Prop R passes: What does it mean for KHS?

Robinson+Elementarys+welcome+sign+read+Thank+you+to+our+community+for+passing+Prop+R+this+week.

Anna Newland

Robinson Elementary’s welcome sign read “Thank you to our community for passing Prop R” this week.

Prop R passed with 68% of the vote on April 6, 2021. The passing of the ballot initiative sets in motion a chain of events to upgrade KSD’s schools, but what are the specifics, and what do they mean for KHS students? 

Prop R begins several projects, all of which are planned to be completed in 18-24 months. The first change KHS students will notice is a new welcome center and safety office. The welcome center is scheduled to be constructed near the Dougherty Ferry lot, close to the KHS baseball fields. A new safety office is being built on the Essex side, adjacent to the South Journalism building. The current main office will be used for grade-level offices, classrooms or a mix of both. These new buildings are designed to funnel visitors to a checkpoint before entering campus according to Stephanie Schmidt, chair of the Kirkwood Yes for R committee, which is the group responsible for getting Prop R passed. 

“With the world that we live in, we need [the main office] where whoever wants to can’t just walk into the heart of campus.” Schmidt said. “Right now you just walk through the middle of the campus [to get to the main office.]”

Kirkwood’s fire marshal inspects buildings and lets the users know when overcrowding becomes a concern in case of fire. According to student enrollment numbers and fire marshal Dennis Fischer’s occupancy limit, KHS’s student population is currently a fire concern. 

With the world that we live in, we need [the main office] where whoever wants to can’t just walk into the heart of campus.”

— Stephanie Schmidt

“Kirkwood High School is currently operating at 101% capacity,” Schmidt said. “If your population goes up [and] your space doesn’t also grow, you have to keep putting more kids into the classrooms that you have.” 

To solve this problem, Prop R adds fifteen new classrooms to the KHS campus. Dr. Mike Havener, KHS principal, said he makes encouraging students to try new things a priority. Having them turned away from classes they might enjoy is hard, but he hopes Prop R can make this less common.

 “It’s pretty difficult to say ‘do this, but not this year,’” Havener said. “I think we’re going to meet the needs of a lot of kids now [with the new classrooms].”

With these improvements, projected capacity stands at 87% in the 2025-26 school year, according to the Kirkwood Yes for R committee’s website. These classrooms will be designed to accommodate the large overflow of more than 80 kids that comes every year when students apply for FACS and Engineering/Technology courses.

Ben Willis, freshman, said that he loves Intro to Engineering and Design, his first engineering course. Willis also said he plans on becoming an aerospace engineer as an adult. 

I think we’re going to meet the needs of a lot of kids now [with the new classrooms].”

— Michael Havener

“It’d be great to know that I have a [greater] chance at becoming what I want to be,”  Willis said. 

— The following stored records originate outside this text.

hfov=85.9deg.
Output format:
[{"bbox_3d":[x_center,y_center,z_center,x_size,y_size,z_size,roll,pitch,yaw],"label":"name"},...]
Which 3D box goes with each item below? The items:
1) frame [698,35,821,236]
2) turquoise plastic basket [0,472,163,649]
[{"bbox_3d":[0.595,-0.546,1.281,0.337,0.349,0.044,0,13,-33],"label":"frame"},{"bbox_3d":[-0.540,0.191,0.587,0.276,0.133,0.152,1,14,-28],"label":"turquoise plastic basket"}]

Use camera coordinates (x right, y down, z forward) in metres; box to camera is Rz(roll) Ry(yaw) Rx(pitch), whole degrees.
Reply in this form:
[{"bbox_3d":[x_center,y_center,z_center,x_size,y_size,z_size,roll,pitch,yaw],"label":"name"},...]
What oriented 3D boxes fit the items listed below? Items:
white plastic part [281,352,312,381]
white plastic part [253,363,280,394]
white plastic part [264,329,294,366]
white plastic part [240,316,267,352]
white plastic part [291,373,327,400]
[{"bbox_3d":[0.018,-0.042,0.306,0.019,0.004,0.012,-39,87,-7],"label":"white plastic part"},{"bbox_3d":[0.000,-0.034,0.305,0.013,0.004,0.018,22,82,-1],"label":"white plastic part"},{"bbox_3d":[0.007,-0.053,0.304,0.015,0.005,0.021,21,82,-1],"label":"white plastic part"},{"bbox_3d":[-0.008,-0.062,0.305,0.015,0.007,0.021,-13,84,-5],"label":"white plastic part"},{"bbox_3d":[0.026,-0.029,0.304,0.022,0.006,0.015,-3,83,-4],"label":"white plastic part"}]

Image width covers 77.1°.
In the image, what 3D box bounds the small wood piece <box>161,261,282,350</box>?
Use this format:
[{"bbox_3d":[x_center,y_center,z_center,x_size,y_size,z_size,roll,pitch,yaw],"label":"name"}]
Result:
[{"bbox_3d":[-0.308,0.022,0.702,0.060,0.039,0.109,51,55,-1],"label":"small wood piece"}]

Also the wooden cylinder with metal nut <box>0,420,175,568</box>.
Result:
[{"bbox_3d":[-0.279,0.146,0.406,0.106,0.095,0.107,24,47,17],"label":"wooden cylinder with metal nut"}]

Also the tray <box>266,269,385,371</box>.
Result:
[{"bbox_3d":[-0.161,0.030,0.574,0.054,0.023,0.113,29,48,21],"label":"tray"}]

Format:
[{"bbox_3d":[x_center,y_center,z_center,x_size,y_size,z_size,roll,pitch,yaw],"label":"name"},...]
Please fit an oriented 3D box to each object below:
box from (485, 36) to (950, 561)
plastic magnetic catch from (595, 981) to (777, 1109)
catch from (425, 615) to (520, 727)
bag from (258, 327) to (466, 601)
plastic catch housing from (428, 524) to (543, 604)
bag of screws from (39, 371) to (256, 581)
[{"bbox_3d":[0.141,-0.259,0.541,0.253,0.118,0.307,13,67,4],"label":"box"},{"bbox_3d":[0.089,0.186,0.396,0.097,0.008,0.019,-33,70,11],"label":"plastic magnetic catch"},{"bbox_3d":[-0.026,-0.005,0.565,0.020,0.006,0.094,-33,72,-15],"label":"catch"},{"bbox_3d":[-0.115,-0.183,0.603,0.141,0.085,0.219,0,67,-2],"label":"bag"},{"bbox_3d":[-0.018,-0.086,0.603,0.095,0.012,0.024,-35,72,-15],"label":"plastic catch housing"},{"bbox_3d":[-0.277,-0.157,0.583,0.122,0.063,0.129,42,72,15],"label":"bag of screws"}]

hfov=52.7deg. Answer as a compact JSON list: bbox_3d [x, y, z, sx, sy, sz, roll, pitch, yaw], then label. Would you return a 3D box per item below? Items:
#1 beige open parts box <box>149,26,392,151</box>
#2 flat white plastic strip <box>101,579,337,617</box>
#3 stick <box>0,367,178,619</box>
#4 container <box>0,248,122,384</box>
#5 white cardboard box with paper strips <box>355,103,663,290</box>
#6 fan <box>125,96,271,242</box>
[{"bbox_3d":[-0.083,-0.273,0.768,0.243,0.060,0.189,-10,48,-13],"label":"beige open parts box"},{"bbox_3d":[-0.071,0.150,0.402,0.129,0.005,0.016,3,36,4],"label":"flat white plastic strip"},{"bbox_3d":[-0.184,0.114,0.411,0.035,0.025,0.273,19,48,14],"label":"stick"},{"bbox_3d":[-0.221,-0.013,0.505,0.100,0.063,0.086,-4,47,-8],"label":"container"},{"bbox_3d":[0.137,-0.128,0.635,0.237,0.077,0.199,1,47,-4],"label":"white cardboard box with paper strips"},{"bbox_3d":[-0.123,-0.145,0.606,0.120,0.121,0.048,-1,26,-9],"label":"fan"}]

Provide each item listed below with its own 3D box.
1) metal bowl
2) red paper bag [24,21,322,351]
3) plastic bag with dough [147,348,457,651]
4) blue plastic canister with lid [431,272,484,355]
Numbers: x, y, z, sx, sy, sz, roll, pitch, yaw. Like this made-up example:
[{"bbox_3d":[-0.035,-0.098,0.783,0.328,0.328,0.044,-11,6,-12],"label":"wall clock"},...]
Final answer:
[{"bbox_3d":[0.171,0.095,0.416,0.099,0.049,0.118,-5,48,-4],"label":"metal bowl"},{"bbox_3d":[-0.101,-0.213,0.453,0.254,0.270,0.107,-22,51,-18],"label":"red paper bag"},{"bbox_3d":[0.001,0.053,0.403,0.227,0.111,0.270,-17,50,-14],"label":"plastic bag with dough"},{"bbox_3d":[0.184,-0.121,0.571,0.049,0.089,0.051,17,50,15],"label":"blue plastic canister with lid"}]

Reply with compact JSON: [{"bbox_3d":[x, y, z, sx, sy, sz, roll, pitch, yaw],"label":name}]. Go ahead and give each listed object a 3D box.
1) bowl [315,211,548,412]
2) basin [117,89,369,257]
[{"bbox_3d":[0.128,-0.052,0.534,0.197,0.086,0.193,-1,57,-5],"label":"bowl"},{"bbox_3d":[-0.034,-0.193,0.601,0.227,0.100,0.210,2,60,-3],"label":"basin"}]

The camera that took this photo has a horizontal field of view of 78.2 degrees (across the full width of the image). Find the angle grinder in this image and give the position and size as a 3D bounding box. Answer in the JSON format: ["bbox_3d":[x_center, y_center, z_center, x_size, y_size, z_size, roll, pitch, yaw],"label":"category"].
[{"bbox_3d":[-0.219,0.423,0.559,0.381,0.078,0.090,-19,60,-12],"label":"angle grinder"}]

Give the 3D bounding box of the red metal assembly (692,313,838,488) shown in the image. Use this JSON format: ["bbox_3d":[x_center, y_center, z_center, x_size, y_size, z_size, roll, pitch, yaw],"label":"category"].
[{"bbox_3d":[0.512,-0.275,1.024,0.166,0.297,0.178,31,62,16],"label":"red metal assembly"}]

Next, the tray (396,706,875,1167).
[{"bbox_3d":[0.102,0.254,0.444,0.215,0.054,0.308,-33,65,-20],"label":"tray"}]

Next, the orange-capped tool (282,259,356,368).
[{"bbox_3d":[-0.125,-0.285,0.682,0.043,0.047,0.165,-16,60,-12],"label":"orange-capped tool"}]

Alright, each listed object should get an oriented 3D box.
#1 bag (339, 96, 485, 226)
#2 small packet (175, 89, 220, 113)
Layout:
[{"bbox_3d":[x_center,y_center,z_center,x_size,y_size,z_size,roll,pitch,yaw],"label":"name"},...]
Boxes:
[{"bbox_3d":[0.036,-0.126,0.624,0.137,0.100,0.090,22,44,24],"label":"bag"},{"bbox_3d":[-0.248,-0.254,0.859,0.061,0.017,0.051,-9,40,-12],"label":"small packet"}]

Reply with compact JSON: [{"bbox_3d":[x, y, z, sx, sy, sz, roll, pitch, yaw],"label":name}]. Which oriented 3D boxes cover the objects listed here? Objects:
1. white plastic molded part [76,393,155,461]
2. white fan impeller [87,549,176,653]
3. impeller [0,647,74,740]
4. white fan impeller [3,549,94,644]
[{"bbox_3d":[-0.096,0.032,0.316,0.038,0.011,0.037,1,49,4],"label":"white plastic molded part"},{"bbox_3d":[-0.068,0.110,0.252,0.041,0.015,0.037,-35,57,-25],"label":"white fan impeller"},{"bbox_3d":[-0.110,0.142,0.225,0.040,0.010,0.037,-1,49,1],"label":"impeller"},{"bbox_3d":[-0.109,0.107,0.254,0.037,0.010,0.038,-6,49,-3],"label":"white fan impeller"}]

Prop R also includes funding for enclosing KHS’s classroom buildings. Schmidt and Havener both hope enclosing connection corridors will make it harder for an intruder to enter the building because there would be less places to enter the building.

“Open campus building for high schools isn’t considered best practice anymore because of school shootings,” Schmidt said. “We need a campus that’s safer.” 

According to KSD, students can expect more abundant and higher quality security cameras on campus. Outdoor lighting will appear around the perimeter of the school in an attempt to make navigating campus at night easier.

“I don’t want to make a false promise here,” Havener said. “Cameras don’t stop things from happening. It helps us to see and monitor what’s going on.”

Open campus building for high schools isn’t considered best practice anymore because of school shootings.”

— Stephanie Schmidt

Havener emphasized the need for upgraded cameras as a way to understand what happened in situations like the racial graffiti crime, where three people entered the campus and used spray paint to vandalize KHS, NKMS and Nipher walls with markings that included racial slurs. Finally, students and teachers alike may enjoy the new air-conditioning and heating units.

“What Prop R does in the largest sense is preserves the Kirkwood tradition of excellence,” Schmidt said. “High school students showed up and threw themselves into the work [to campaign for Prop R], and I think what is really the most moving about that is that most of you won’t get as much of a benefit as, say, a preschooler. There’s a great saying that says ‘wise men build trees in whose shade they know they will never sit,’ and I really felt that [in] the high school students.”